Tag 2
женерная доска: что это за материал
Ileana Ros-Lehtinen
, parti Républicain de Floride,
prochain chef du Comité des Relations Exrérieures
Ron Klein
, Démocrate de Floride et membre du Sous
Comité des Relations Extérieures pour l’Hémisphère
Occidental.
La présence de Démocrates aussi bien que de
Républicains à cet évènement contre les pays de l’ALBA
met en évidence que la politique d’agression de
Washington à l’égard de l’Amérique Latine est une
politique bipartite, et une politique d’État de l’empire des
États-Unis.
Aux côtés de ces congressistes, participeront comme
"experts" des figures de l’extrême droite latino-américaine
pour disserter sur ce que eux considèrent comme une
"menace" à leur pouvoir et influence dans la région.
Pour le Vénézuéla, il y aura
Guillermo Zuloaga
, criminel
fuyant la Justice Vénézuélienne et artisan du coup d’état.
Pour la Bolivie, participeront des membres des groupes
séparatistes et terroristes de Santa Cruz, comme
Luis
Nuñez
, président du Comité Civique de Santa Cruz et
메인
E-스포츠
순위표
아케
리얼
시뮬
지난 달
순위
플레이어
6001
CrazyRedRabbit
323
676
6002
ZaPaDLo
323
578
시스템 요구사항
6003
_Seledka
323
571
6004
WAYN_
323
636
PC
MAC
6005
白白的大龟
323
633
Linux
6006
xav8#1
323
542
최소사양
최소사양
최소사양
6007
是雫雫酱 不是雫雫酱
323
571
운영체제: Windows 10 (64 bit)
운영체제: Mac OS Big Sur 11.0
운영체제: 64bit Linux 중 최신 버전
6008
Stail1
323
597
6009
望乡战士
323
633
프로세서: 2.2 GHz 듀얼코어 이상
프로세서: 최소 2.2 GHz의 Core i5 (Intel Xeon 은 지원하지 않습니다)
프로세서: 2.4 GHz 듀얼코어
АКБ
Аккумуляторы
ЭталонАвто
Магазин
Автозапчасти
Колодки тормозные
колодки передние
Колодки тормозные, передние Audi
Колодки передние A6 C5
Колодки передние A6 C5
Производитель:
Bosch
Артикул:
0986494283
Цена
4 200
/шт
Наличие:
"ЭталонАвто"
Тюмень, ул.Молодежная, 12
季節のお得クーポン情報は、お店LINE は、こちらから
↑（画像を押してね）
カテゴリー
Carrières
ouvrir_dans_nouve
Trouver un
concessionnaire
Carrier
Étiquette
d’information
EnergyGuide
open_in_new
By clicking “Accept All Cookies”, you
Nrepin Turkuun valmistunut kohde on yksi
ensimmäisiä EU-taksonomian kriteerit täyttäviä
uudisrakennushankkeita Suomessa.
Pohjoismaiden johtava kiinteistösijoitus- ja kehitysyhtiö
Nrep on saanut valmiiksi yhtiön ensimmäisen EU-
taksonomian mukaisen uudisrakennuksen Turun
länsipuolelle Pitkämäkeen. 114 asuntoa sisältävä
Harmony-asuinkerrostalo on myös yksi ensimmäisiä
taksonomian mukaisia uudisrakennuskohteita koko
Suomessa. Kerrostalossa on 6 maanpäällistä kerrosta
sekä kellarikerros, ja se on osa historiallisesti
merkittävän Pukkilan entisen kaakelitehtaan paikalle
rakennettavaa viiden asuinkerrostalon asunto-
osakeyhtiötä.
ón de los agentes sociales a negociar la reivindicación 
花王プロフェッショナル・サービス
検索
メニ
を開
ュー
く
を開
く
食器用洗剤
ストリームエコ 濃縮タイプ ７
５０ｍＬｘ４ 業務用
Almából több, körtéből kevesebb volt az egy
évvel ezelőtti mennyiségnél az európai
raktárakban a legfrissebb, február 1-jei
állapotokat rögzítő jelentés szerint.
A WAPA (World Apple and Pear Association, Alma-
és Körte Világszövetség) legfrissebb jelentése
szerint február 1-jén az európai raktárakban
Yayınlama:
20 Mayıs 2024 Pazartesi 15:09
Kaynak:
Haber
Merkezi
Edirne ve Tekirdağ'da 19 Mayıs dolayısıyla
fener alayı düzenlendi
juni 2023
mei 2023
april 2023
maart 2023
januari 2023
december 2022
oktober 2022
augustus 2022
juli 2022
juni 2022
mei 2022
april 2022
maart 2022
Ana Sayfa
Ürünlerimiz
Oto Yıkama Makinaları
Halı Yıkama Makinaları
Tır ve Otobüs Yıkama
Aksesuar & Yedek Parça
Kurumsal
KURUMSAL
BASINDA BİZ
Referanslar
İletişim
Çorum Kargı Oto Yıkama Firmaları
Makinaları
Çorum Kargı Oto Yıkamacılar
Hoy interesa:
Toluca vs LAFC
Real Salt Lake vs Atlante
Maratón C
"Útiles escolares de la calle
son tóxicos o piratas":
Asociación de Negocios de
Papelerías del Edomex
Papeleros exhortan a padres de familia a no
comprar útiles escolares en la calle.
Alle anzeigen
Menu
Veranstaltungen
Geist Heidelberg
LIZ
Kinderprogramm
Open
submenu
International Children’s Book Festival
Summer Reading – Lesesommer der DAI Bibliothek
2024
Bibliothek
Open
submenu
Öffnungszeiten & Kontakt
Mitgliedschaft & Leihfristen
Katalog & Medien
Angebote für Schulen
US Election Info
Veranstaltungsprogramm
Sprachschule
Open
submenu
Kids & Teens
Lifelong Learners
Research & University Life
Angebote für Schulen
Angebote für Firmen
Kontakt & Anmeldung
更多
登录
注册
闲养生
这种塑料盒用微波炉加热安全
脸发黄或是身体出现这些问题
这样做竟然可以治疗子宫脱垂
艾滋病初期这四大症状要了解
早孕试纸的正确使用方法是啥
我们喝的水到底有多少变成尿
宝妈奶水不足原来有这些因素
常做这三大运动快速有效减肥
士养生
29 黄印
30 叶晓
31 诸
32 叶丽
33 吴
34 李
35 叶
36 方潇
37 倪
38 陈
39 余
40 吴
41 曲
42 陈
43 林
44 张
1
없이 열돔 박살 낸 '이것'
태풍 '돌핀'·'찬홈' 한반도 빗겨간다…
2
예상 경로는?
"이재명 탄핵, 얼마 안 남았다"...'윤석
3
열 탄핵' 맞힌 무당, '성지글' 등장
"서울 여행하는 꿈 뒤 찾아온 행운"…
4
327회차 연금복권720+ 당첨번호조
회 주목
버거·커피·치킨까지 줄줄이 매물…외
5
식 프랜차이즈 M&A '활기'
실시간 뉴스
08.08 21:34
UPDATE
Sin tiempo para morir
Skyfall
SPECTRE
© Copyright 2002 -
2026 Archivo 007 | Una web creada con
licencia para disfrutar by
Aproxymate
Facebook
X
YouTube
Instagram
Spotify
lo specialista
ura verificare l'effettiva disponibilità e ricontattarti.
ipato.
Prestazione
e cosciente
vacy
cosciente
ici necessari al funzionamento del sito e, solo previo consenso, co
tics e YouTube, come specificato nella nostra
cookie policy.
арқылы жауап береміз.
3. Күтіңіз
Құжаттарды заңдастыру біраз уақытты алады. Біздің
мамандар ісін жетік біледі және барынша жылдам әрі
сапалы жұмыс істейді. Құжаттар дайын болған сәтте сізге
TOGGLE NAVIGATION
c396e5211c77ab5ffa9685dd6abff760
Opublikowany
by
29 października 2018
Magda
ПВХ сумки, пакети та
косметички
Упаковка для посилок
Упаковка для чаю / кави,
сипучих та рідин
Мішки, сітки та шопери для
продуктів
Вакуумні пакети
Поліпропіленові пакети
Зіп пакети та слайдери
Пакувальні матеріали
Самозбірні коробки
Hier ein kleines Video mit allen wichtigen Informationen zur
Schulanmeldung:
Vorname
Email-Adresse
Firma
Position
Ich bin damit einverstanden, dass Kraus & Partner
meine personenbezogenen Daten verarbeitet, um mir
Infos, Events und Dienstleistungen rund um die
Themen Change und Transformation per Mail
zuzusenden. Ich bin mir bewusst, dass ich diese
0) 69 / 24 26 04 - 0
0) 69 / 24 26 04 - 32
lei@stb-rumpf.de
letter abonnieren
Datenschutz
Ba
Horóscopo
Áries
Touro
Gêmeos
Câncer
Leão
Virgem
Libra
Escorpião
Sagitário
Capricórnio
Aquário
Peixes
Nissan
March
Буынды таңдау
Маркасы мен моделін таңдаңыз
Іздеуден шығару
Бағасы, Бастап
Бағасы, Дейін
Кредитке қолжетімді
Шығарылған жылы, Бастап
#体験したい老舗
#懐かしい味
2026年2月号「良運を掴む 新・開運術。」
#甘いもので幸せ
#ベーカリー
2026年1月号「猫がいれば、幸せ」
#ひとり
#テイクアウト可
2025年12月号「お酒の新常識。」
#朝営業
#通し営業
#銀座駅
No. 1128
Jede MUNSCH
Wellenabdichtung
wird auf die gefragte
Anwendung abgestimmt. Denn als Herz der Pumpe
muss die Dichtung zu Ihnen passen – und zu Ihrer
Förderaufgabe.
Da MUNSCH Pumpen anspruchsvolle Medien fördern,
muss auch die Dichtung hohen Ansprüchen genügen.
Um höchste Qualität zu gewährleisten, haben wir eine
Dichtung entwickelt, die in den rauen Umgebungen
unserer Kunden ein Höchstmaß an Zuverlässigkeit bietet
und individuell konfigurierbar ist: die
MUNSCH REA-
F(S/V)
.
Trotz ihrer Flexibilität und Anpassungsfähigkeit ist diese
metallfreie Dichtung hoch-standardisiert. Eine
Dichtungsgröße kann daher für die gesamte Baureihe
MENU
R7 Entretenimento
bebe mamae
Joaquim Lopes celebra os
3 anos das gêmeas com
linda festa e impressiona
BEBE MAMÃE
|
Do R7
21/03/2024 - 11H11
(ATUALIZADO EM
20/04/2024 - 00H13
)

....

# YOUR ASSIGNMENT
Take the line above containing "Кредитке қолжетімді", the line containing "und individuell konfigurierbar ist: die", and all lines in between, and copy them exactly without anything else.

# REPLY TO THE TASK
Кредитке қолжетімді
Шығарылған жылы, Бастап
#体験したい老舗
#懐かしい味
2026年2月号「良運を掴む 新・開運術。」
#甘いもので幸せ
#ベーカリー
2026年1月号「猫がいれば、幸せ」
#ひとり
#テイクアウト可
2025年12月号「お酒の新常識。」
#朝営業
#通し営業
#銀座駅
No. 1128
Jede MUNSCH
Wellenabdichtung
wird auf die gefragte
Anwendung abgestimmt. Denn als Herz der Pumpe
muss die Dichtung zu Ihnen passen – und zu Ihrer
Förderaufgabe.
Da MUNSCH Pumpen anspruchsvolle Medien fördern,
muss auch die Dichtung hohen Ansprüchen genügen.
Um höchste Qualität zu gewährleisten, haben wir eine
Dichtung entwickelt, die in den rauen Umgebungen
unserer Kunden ein Höchstmaß an Zuverlässigkeit bietet
und individuell konfigurierbar ist: die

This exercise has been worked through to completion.